Scala: Convert List[B[A]] into List[A]
Hey Scala squad! In this post I’m going to show some ways of extracting values from list or sequence of boxed elements. It’s a pretty common case when you have a Seq[B[A]]
, but instead of it you need to get Seq[A]
. To be more precise it may be Seq[Try[String]]
or List[Option[Int]]
.
It’s not a big secret that Scala has a lot of powerful functions for collection manipulations. But in what order it’s better to apply them to achieve the desired result? I prepared multiple examples of how this may be solved. If you have better ideas, just put them in the comments.
In order to show how to flatten list of Try
or Option
or whatever box type we need to introduce some sequence example.

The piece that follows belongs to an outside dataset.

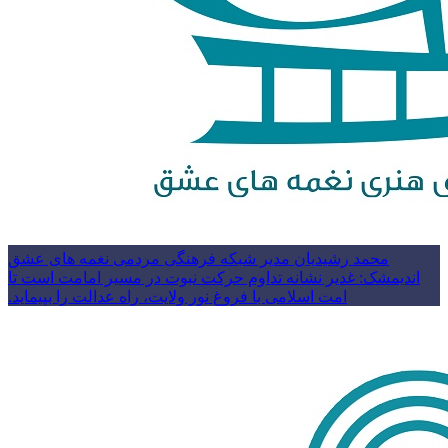
محمد رشیدیان مدیر شبکه فرهنگی مردمی نغمه های عشق
اندیمشک: غدیر نشانه تداوم حرکت نبوت در مسیر امامت است تا
امت اسلامی با فروغ نور ولایت، راه عدالت را بپیماید.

val listOfTries: Seq[Try[String]] = Seq( Success("Yes"), Success("Ok"), Failure(new Exception("No")), Success("Deal"))
So the first method to extract String
s from listOfTries
is to filter all of the elements by applying isSuccess
method and then map each of success elements to its internal string value.
val listOfStrings = listOfTries.filter(_.isSuccess).map(_.get)
It’s ok, as for me, but there may be even more concise solution:
val listOfStrings = listOfTries.collect { case Success(str) => str }
Since collect
accepts PartialFunction
, we just iterating through all of the elements, match them to Success
and finally retrieve their values.
Summary
The same approach may be used for processing of sequences with Option
elements. But I’m still curious about your thoughts regarding the solutions which I illustrated above. You are more than welcome to comment this short article 🙂
P.S.: Sorry for a such short blog post, but it’s hard to resume after a pause.